## REQUIREMENT
Below are entries; count the lines containing the string "interactions". The answer is that number alone.

## AVAILABLE DATA
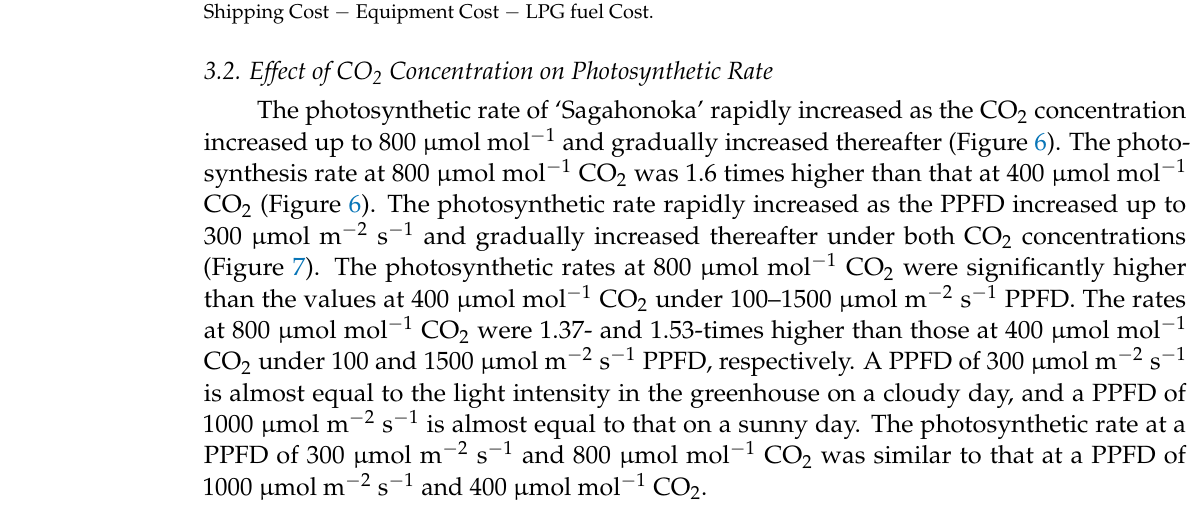
Figure 7. The relationship PPFD and photosynthetic rate of strawberry ‘Sagahonoka’. ** is signifi- cantly different at 1% level by t -test. Error bar means standard error ( n = 4). The measurement con- ditions are leaf temperature 20 °C, relative humidity 70%. 3.3. Effect of CO 2 Concentration on Translocation and Distribution Rate of 13 CO 2 - Photoassimilates The dry matter weight of each part was compared under the conditions of 400 and 800 μmol mol −1 CO 2 in the growth chamber (Table 3). The dry matter weight of the primary fruit at 800 μmol mol −1 CO 2 was significantly higher than that at 400 μmol mol −1 CO 2 24 days after the flowering of secondary inflorescence. In addition, the dry matter weight of the aerial part at 24 days after flowering was higher than that at the flowering time and 12 days after flowering, and the 800 μmol mol −1 CO 2 treatment resulted in a higher dry weight of the aerial part compared to 400 μmol mol −1 CO 2 at 24 days after flowering. The translocation rates for 13 CO 2 -photoassimilates at 24 days after flowering were 20% higher than those at the flowering time and 12 days after flowering, but they were not affected by the CO 2 concentration. The rate of distribution to fruits increased as the number of days after flowering increased, and it was about 30% at 12 days after flowering, becoming 90% or more at 24 days after flowering (Figure 8). The rate of the distribution of the primary fruit was higher under 800 μmol mol −1 CO 2 than 400 μmol mol −1 CO 2 at 12 and 24 days after flowering.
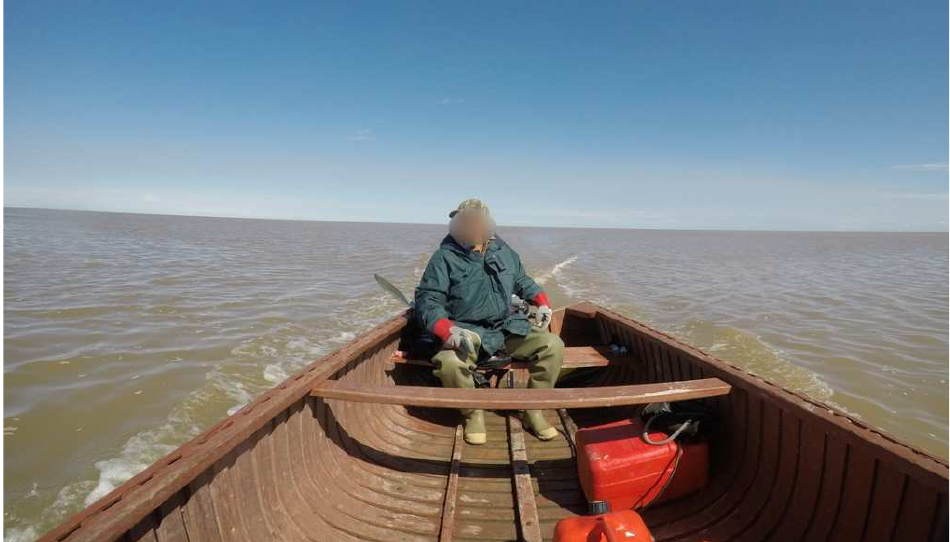
Figure 2. An Elder on a canoe guiding youth and other participants during the goose harvest.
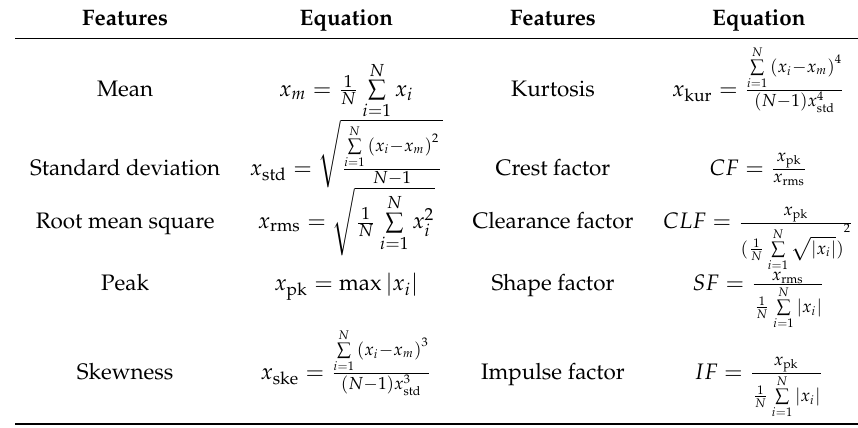
Figure 6. Sample normalized simultaneous-fault patterns of WTGS. ( a ) Gear tooth broken and chipped tooth; ( b ) chipped tooth and wear of outer race of bearing; ( c ) gear tooth broken and wear of cage and rolling elements of bearing; ( d ) gear tooth broken and wear of cage and rolling elements of bearing and wear of outer race of bearing. Table 4. Definition of the selected statistical features for acoustic signal. (Note: x i represents a signal series for i = 1,... N . where N is the number of data points of a raw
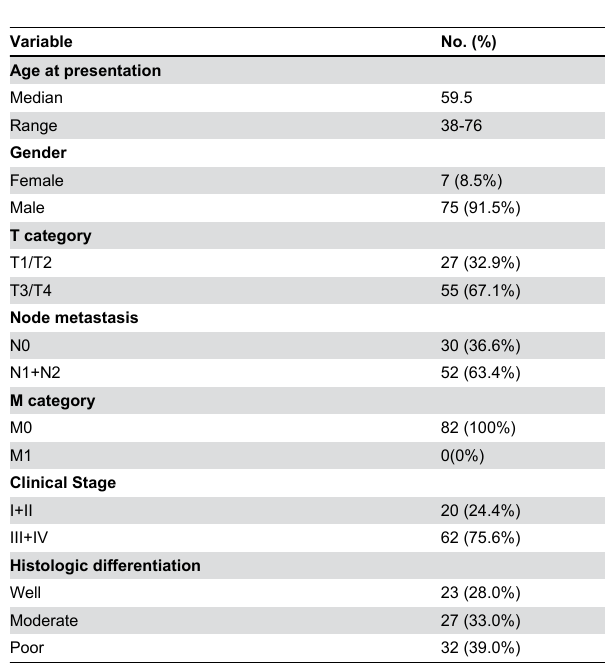
Table 1. Patient demographic and clinicopathologic characteristics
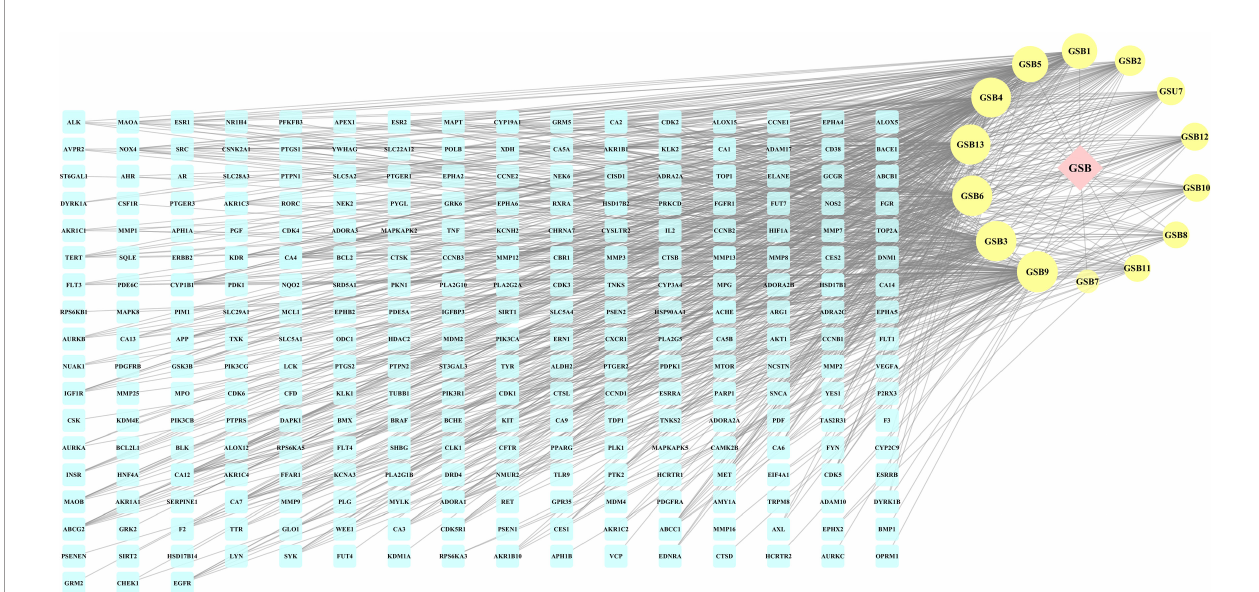
FIGURE 3 | The herb-compounds-targets network of 287 nodes. The pink node represents TFDR, the light-yellow nodes represent its compounds and the light blue nodes represent the gene symbols. The size of node is proportional to the degree value and the edges represent interactions between the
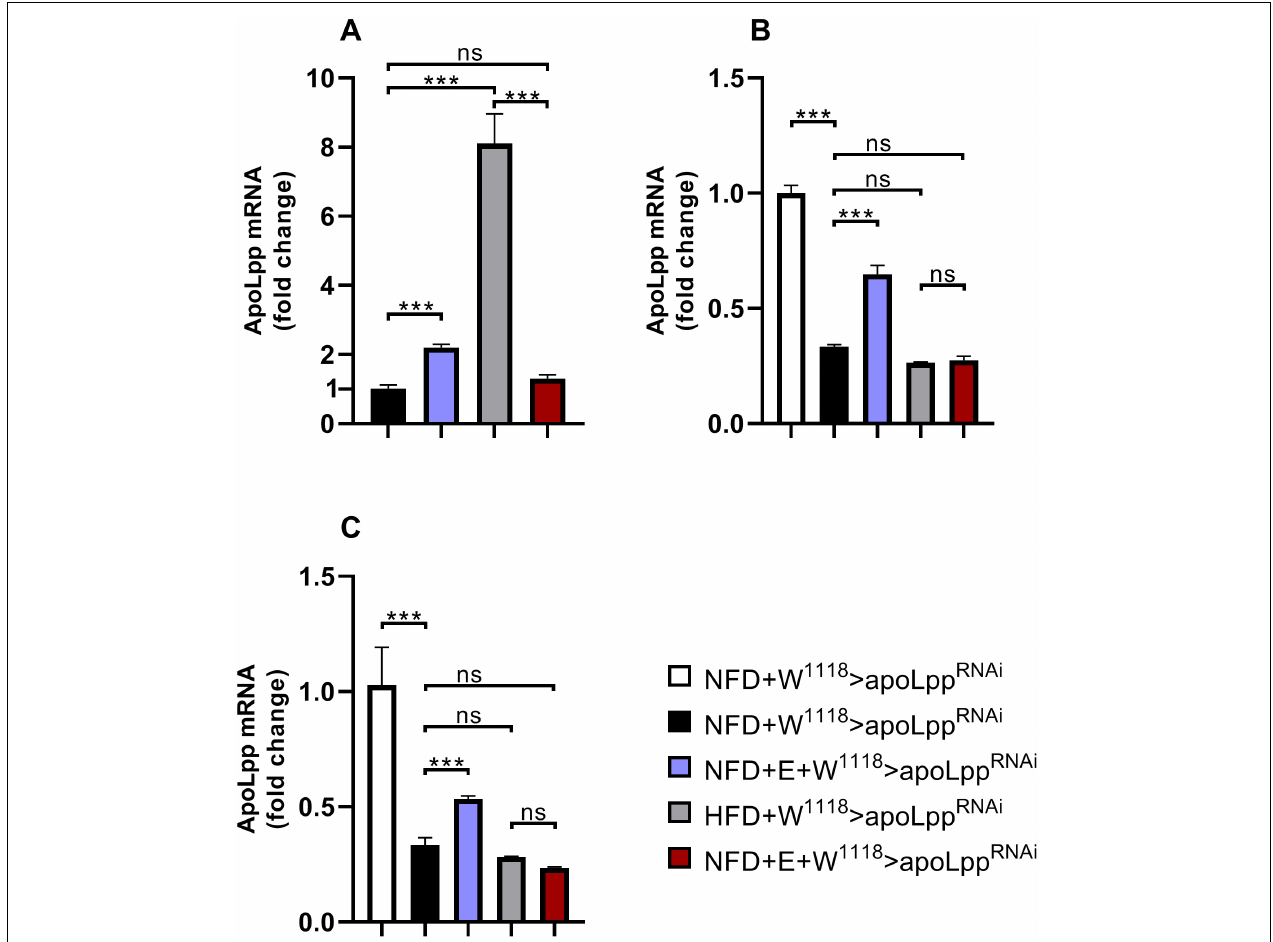
FIGURE 5 | Drosophila heart and whole-body apoLpp mRNA relative expression level. (A) W 1118 group flies heart apoLpp expression level. (B) Arm group flies heart apoLpp expression level. (C) Hand group flies heart apoLpp expression level. All flies were females, and the sample size of each group was 60 hearts or 10 whole-body. GAPDH was used to normalize the values. Independent sample t -test was used to identify differences between W 1118 > apoLpp RNAi flies and Arm-Gal4 > apoLpp RNAi or Hand-Gal4 > apoLpp RNAi flies. A two-way ANOVA was used to identify differences among the NFD, NFD + E, HFD, and HFD + E groups in Arm-Gal4 > apoLpp RNAi or Hand-Gal4 > apoLpp RNAi flies. * P < 0.05, ** P < 0.01, *** P <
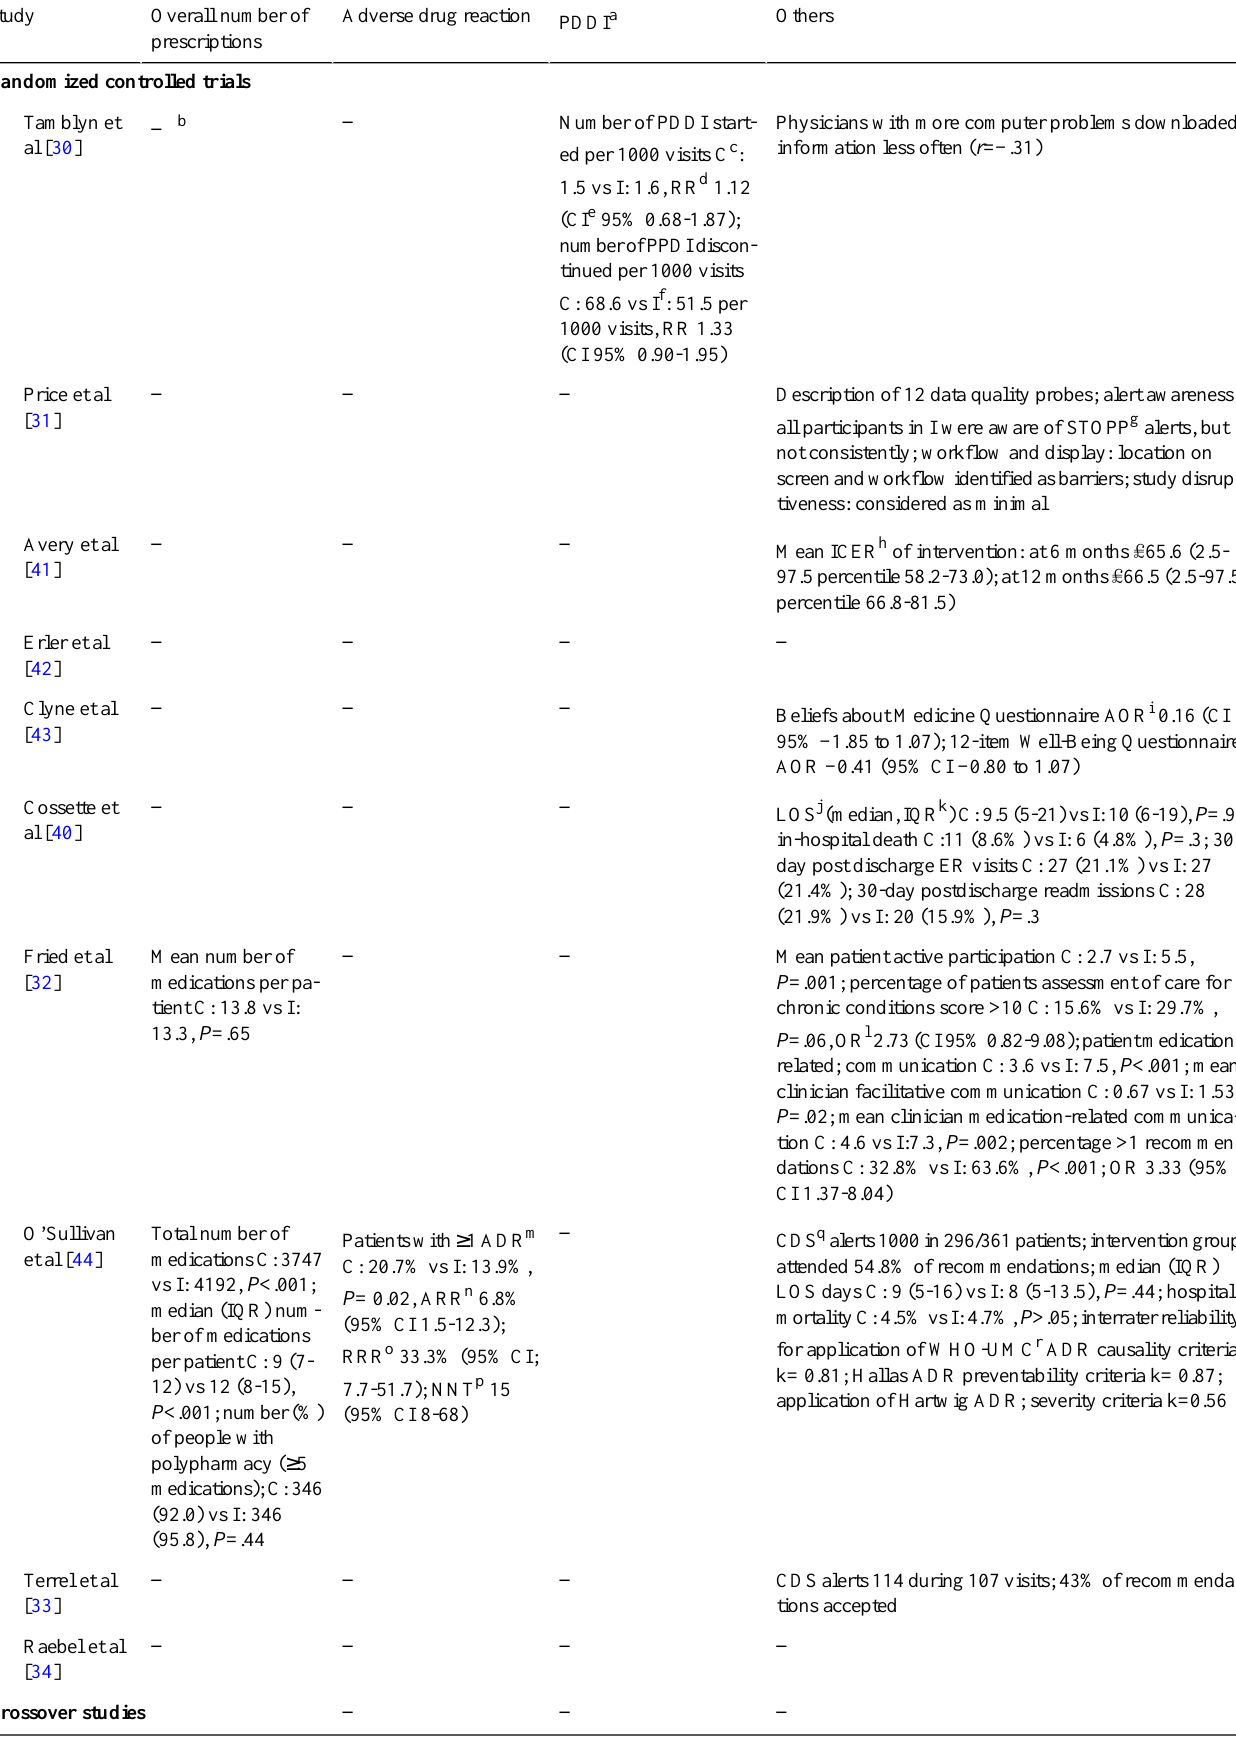
Table 4. Results of the included studies including number of prescriptions, adverse drug reactions, and potential drug-drug interactions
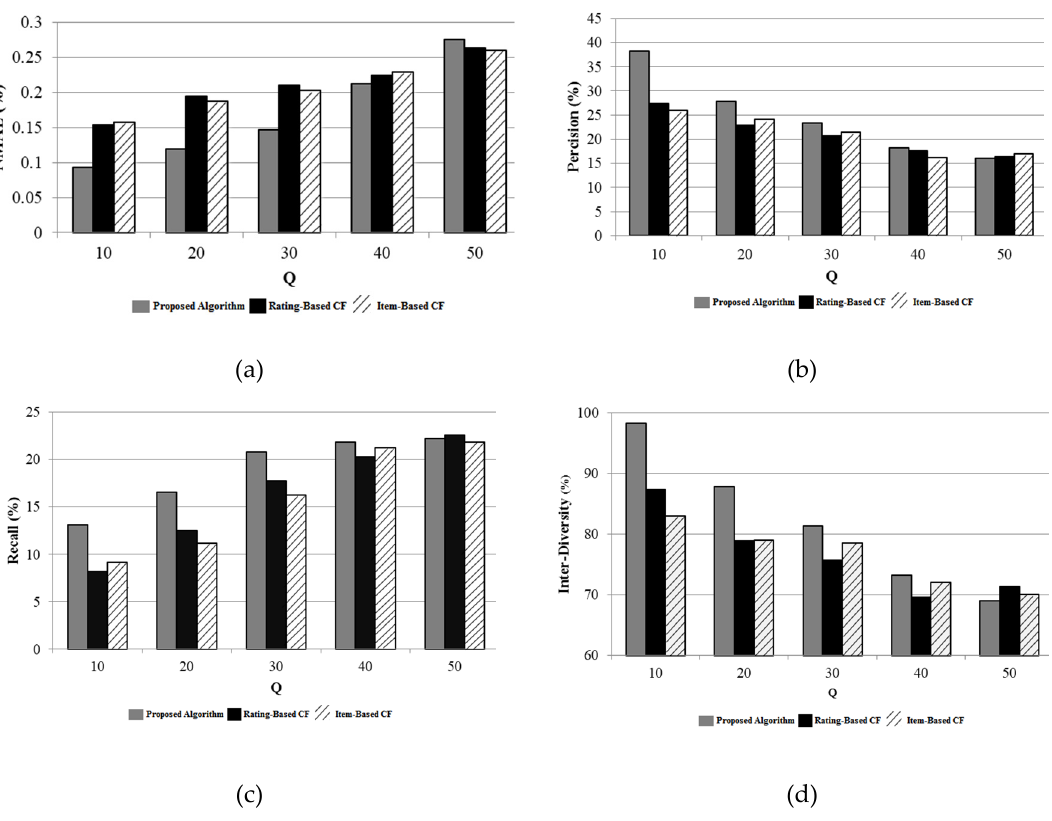
Figure 7. Performance evaluation of the proposed algorithm versus rating-based CF and item-based CF algorithm where Q is the number of recommended items; ( a ) normalized mean absolute error (NMAE); ( b ) precision; ( c ) recall; and ( d ) inter-diversity criteria comparison.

## EXPECTED ANSWER
2